March 12, 2011

  • The devil made me do it!

    Flip Wilson, the comic, in his character of Geraldine, made the phrase, “The devil made me do it” a part of popular culture in the ‘70s.  However, Flip Wilson cannot be credited with making it popular to find someone else to blame for our misdeeds or our lack of doing what we should.  Finding someone to blame is as old as the Genesis story of the first humans, the tree of the knowledge of good and evil, and a serpent.  There are some details that need to be filled in for us to understand this story and what it might mean for us today.  The first is to know that the first human creature was not called man by God, the creature was called Adam, meaning of or from the earth, earth creature if you will.  The suggestion is that God spoke all of creation into being except humans.  Humans were formed by God from the dirt and that form will return to the dirt, ashes to ashes and dirt to dirt.  What God breathed into the earth creature is life, or some would say soul.  God told the earth creature, Adam, do not eat of the Tree-of-the-Knowledge-of-Good-and-Evil or you will surely die.  It is possible to read this as you will lose your soul.  Then God creates for the earth creature, a partner, another earth creature but these earth creatures will be gendered.  God creates them, male and female.  The original earth creature, Adam, calls the partner, Eve, and names her woman.  Clearly, this is written by men who have decided they were first and that women came from them.  Others would say the original was a prototype and the second was the improved final product, it all depends upon perspective.  What is clear Eve was not present for the conversation regarding the Tree-of-the-Knowledge-of-Good-and-Evil.

     

    Along comes the serpent, believed to be evil, to convince Eve to eat from the Tree-of-the-Knowledge-of-Good-and-Evil.  Some, mostly men, have used this to say that woman are the weaker vessel and easily swayed by evil temptation.  Others might point out the woman may have been vulnerable to the serpent’s argument because the man failed to communicate to her what God had said and the importance of the message.  In any case, the woman eats from the Tree-of-the-Knowledge-of-Good-and-Evil and convinces Adam to do so also.  The serpent said God had lied to the humans because God did not want the humans to be as powerful as God.  Many seem to have believed the serpent over God’s explanation.  What does that say about our willingness to be persuaded by questionable sources?  God said the people would surely die.  Adam and Eve did not die.
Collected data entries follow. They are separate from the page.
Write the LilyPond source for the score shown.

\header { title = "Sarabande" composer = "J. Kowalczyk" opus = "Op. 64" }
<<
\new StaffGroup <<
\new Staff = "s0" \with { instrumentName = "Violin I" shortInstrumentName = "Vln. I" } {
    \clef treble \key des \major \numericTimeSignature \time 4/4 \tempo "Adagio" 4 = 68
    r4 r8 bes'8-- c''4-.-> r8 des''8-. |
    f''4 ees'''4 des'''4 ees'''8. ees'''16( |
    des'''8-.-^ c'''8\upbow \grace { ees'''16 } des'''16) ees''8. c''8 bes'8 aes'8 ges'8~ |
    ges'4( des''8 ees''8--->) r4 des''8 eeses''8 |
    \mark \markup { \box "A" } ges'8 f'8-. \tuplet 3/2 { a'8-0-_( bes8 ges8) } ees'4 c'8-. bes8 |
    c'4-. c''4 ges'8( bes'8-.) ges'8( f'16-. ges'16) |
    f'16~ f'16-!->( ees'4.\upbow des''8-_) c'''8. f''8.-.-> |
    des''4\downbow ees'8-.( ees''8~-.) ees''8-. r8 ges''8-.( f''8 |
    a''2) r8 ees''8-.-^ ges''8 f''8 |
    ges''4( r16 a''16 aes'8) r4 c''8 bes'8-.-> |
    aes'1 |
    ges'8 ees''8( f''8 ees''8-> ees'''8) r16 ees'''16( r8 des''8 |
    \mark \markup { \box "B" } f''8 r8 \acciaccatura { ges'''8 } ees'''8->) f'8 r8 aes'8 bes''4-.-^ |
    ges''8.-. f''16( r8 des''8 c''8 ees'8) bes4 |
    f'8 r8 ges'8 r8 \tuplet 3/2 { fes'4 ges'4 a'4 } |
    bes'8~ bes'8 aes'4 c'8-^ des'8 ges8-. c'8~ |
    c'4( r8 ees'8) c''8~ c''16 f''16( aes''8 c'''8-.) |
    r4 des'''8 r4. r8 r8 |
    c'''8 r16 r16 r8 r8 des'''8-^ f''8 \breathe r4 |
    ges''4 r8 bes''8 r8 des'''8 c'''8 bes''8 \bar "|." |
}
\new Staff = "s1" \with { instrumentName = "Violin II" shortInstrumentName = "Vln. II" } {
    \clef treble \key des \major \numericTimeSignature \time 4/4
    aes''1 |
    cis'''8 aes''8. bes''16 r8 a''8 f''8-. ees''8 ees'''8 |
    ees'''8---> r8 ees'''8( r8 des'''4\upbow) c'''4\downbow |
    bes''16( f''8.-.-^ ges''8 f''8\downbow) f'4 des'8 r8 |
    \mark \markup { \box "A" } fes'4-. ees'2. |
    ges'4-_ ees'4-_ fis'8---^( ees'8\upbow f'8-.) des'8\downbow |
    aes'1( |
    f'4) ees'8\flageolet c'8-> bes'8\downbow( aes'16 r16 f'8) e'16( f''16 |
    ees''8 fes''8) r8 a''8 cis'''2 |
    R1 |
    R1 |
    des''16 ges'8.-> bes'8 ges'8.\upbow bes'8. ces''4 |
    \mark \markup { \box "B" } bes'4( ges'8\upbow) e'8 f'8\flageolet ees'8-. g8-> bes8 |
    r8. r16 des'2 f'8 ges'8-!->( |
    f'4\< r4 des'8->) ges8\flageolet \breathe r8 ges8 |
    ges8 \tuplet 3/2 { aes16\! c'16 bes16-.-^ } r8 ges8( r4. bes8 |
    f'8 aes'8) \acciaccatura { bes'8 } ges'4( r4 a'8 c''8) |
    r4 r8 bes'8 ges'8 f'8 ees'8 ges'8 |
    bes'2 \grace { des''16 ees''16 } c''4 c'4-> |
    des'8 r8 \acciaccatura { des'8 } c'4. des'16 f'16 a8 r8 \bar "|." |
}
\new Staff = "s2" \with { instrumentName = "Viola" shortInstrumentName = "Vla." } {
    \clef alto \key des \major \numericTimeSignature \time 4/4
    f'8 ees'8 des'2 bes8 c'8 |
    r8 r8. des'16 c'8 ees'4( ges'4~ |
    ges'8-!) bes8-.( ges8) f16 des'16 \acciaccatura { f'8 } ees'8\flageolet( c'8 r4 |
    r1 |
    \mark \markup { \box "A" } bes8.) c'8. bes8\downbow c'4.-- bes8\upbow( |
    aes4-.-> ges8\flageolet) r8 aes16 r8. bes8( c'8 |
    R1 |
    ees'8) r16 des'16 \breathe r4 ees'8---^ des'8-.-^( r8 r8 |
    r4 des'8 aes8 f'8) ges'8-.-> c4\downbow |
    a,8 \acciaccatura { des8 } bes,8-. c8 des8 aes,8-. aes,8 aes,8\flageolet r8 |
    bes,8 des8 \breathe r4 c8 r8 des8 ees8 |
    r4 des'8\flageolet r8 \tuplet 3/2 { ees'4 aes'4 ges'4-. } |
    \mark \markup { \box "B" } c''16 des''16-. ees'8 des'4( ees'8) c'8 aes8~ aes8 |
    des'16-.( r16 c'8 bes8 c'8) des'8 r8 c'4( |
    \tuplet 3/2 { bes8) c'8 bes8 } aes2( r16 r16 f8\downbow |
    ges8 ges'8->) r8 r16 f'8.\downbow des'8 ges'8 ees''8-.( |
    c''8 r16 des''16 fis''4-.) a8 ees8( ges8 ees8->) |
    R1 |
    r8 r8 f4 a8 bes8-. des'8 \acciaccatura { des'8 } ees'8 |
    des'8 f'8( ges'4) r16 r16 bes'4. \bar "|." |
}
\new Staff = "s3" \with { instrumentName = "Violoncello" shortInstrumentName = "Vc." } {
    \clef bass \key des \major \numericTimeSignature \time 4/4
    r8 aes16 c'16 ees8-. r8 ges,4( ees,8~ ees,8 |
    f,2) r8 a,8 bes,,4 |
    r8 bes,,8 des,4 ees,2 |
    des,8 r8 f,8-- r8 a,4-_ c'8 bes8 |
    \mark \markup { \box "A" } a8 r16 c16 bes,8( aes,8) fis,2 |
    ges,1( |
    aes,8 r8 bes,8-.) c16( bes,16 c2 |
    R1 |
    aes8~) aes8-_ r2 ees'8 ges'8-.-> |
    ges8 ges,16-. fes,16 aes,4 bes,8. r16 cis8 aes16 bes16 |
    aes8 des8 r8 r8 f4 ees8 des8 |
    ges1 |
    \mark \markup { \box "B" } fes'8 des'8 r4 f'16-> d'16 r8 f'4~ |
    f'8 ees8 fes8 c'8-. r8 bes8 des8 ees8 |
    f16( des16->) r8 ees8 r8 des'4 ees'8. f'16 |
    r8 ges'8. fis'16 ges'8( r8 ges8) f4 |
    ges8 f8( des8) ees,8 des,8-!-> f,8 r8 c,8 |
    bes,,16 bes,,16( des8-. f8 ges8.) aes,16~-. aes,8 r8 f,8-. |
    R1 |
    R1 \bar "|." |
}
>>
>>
So, did God lie?  Or do we go back to the understanding that God was talking about the death of the soul of humans.  What died was the human naiveté.  The humans began to judge the rightness and wrongness of the way things were.  They perceived they were naked and they were ashamed, and we have the foundation of the blame and shame way of relating to each other and ourselves.  God forbid them to eat from the Tree-of-the-Knowledge-of-Good-and-Evil because God knew, once humans gained a knowledge of good and evil, we would use it to shame ourselves and blame others.  No longer would we live in complete acceptance of the world as God created it or as we had been created.  No longer would humans rely on God to put the world in order and live in it as God had planned it.  Humans would toil the ground to produce their food and clothing because they would no longer trust in God’s ability to provide and they would not trust each other so they would always desire to have more and to keep others from having enough.  Living would revolve around making and enforcing rules based on what humans believe to be right or wrong.  I believe even the consequence of pain in child birth may come from the human sense of the rightness of doing what happens to create life and the fear women have learned about the process of bringing new life into being.  I cannot support that with science but I do believe God intended us to create new life and to live in intimacy with each other without all the angst and fear we have loaded onto our intimate lives.

     

    What happened in the Garden of Eden is contrasted with what happened in the desert when the devil returns to test Jesus.  The devil tempts Jesus with getting rid of his hunger, and to prove God’s protection, and to have great power.  These arguments aren’t much different from the ones that the serpent used with the first humans so I would think we can assume these are the same arguments we will hear when evil tempts us to do something we know to be outside of God’s will.  Jesus doesn’t give into the temptation to fill his hunger, prove God’s protection, or to have great power.  Jesus replies this is not how God intends to meet his hunger, protect him, or give him great power.  All of the things the devil has offered to Jesus will come to him, but not through is demanding them in his way and at his time.  Each one of us will be tempted to satisfy our hunger, obtain protection, and have power.  The question is will we wait on God to provide or will we grab for it in our own way and then say, “The devil made me do it.”  Amen.